Go through the listing below and work out how many lines hold "Right"; reply with the figure alone.

Task input:
════════

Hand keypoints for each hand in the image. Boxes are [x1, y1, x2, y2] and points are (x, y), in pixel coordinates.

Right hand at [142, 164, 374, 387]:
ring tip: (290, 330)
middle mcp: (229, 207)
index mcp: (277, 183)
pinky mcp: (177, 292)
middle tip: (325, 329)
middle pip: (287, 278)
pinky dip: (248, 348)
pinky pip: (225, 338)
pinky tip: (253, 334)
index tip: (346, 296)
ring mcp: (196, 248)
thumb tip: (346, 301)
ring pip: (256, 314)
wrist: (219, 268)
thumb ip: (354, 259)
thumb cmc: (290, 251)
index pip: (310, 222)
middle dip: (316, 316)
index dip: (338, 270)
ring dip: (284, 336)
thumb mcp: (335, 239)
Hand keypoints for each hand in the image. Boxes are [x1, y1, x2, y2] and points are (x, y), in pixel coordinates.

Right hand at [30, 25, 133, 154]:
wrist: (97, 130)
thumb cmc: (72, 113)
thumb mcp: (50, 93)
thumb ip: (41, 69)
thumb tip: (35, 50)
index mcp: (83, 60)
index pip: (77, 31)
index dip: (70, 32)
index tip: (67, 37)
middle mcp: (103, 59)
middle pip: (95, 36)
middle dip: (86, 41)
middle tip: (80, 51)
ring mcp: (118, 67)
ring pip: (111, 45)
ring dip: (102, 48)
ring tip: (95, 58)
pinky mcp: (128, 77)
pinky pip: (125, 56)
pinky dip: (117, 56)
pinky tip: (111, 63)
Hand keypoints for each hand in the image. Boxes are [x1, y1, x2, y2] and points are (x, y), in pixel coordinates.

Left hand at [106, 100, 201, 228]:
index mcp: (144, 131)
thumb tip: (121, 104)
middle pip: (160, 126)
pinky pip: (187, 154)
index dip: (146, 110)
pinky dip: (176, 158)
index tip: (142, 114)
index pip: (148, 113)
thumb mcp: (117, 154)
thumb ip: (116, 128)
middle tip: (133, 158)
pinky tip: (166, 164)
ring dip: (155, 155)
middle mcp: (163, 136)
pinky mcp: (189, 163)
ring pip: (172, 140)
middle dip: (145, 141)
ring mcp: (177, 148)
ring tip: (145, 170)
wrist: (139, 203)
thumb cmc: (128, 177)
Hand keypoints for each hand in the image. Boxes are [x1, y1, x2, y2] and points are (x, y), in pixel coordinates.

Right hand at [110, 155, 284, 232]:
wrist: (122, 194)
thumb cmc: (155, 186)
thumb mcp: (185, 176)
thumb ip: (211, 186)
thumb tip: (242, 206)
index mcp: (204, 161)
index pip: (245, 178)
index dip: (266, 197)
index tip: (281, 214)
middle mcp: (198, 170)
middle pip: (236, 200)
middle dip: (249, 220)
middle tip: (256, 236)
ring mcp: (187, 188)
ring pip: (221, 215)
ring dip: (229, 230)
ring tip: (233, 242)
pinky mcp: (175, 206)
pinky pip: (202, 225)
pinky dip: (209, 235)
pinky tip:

════════

Exercise solution:
3